Search for a rare disease
Other search option(s)
Felty syndrome (FS), also known as ''super rheumatoid'' disease, is a severe form of rheumatoid arthritis (RA), characterized by a triad of RA, splenomegaly and neutropenia, resulting in susceptibility to bacterial infections.
ORPHA:47612Classification level: Disorder
FS is estimated to occur in about 1- 3% of RA patients after an average of 10 to 15 years of arthritis. FS is uncommon in the African American population.

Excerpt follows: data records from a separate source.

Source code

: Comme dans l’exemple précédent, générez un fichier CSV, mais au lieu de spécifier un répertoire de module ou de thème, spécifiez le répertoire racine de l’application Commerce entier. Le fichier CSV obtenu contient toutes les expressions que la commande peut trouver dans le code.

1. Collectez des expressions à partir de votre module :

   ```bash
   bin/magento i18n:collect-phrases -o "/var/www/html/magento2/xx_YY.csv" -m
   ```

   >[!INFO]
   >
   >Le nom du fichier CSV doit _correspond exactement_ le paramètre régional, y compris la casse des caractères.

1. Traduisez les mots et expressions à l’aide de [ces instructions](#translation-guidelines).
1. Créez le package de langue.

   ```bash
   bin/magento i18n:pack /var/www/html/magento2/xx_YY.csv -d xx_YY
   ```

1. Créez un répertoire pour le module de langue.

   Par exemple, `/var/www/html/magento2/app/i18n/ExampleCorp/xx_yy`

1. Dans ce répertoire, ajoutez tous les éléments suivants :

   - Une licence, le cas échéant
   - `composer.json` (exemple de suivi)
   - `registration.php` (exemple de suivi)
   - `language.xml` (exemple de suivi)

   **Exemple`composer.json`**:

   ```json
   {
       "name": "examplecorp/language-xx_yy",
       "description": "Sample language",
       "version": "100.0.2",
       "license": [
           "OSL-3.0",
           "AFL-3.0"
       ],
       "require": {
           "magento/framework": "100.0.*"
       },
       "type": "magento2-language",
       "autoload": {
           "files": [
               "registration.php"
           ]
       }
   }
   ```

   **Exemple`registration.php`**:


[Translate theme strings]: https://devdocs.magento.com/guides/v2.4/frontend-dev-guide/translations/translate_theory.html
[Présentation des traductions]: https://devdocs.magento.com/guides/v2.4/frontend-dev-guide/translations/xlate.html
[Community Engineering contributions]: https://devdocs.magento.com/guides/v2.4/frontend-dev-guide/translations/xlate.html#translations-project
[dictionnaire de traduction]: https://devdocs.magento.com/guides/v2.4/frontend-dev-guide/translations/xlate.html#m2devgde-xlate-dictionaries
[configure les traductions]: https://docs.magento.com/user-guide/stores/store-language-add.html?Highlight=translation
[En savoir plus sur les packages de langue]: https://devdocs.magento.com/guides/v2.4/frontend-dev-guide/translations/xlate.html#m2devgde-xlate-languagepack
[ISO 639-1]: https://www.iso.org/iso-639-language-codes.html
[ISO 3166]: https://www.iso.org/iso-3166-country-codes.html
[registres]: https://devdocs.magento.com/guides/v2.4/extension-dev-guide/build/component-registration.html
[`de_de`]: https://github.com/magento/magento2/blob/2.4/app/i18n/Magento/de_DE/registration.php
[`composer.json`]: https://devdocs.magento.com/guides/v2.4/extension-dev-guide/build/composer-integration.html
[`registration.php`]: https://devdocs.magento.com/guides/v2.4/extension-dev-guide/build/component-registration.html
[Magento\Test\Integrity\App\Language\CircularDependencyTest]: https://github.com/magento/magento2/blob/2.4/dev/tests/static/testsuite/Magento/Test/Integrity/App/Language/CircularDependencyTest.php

FS is about 3 times more common in females during the third through fifth decades of life (earlier in men). Clinically, the disorder is characterized by chronic arthritis with severe joint destruction contrasting with moderate or absent joint inflammation and severe extra-articular disease. The knee, wrist, ankle, metacarpophalangeal and proximal interphalangeal joints are most commonly involved. Involvement of axial joints is less common. Symmetrical joint involvement is the characteristic feature of the disease. Hepato-splenomegaly and lymphadenopathy are commonly seen. Other extra-articular manifestations of FS are episcleritis, vasculitis, pleuritis, pulmonary fibrosis, rheumatoid nodules, neuropathy, leg ulcers, skin hyperpigmentation (usually on extensor surface of the lower leg), anemia and weight loss. The most critical manifestation of FS is neutropenia, resulting in a higher incidence of bacterial infections (affecting most frequently skin, mouth, and upper and lower respiratory tract). Rarely, FS may be revealed by neutropenia in an RA patient. FS can be associated with other autoimmune diseases such as Sjögren syndrome, vasculitis and systemic lupus erythematosus (SLE).

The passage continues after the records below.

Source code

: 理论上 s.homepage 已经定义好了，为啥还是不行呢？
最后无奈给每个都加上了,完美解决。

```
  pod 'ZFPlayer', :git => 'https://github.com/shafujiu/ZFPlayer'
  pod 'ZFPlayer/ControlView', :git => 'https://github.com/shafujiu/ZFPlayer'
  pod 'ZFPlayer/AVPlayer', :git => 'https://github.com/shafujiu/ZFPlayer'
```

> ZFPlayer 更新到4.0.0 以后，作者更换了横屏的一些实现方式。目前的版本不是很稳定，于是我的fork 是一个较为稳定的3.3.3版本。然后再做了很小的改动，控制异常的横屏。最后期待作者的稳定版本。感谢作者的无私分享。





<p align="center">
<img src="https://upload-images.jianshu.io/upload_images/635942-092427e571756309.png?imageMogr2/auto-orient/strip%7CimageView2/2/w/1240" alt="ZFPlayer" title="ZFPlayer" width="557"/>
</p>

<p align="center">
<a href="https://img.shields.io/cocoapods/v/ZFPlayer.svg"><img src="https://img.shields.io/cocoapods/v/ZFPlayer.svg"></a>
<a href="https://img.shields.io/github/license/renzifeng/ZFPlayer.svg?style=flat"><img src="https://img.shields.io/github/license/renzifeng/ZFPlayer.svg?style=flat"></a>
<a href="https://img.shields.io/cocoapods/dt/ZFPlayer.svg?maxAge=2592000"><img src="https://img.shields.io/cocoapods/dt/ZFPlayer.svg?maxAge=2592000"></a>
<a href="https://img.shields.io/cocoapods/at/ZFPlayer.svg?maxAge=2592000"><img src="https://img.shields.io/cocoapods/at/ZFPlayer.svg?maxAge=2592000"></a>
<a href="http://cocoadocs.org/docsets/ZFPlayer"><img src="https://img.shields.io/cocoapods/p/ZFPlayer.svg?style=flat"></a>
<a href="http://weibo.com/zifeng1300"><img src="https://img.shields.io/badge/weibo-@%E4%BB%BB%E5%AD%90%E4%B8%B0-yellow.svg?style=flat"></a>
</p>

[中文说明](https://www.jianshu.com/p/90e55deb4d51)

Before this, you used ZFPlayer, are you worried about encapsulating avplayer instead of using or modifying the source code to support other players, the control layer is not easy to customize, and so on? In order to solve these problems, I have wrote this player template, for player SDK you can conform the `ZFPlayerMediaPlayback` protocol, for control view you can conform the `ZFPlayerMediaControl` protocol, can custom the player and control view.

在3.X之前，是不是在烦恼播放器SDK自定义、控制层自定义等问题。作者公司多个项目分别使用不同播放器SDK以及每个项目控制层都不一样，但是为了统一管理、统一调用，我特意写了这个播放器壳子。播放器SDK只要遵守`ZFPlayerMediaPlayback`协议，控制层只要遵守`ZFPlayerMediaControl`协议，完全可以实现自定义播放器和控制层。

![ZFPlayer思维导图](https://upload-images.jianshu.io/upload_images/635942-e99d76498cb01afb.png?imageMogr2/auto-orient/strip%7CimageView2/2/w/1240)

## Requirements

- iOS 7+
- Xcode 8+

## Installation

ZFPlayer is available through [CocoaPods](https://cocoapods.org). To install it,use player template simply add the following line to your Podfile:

The pathophysiology of FS is still not well understood butit has been proposed that an autoimmune response against neutrophil antigens might be the underlying mechanism. An increased incidence of infections may stimulate a neutrophil response that includes histone deimination and the expulsion of chromatin from the cell. Neutrophil extracellular chromatin traps (NETs) containing deiminated histones, in complex with bacterial adjuvants, are the most likely antigenic trigger for the production of autoantibodies to deiminated histones. These autoantibodies or their immune complexes may further stimulate neutrophils, thus completing a self-sustaining cycle that drives the depletion of mature neutrophils. A higher incidence of anti-deiminated histone autoantibodies is found in FS patients. About 95% of FS patients have a MHC class II HLA-DR4 allele. African Americans have a low incidence of this antigen.
Diagnosis of FS includes physical examination as well as complete blood count revealing leucopenia, neutropenia, and thrombocytopenia and high serum titers of rheumatoid factor antibodies, antinuclear antibodies, antihistone antibodies and HLA-DR4 positivity. Microscopic analysis of spleen biopsies reveals enlargement of the germinal center in follicles, and infiltration of neutrophils and macrophages. Severe joint destruction may be observed radiologically.
FS differs from RA by more severe arthritis and extra-articular manifestations. Differential diagnosis of FS also includes large granular lymphocyte (LGL) leukemia (when associated with RA, called pseudo Felty), RA, systemic lupus erythematosus (SLE), Still's disease, articular brucellosis, and chronic bacterial endocarditis.
Management and treatment
FS is difficult to treat and the standard of care is directed against underlying RA with an additional goal of treating neutropenia and recurrent infections. This comprises several disease-modifying anti-rheumatic drugs (including sulfasalazine, hydroxychloroquine) and methotrexate. Recombinant granulopoietic growth factors (G-CSF) have also been used to improve neutrophil counts. For treatment-resistant cases with splenomegaly, a splenectomy can be considered. Rituximab (RTX) have been used as second-line therapy in patients with refractory FS.
FS has a poor prognosis and recurrent infections may lead to increased mortality.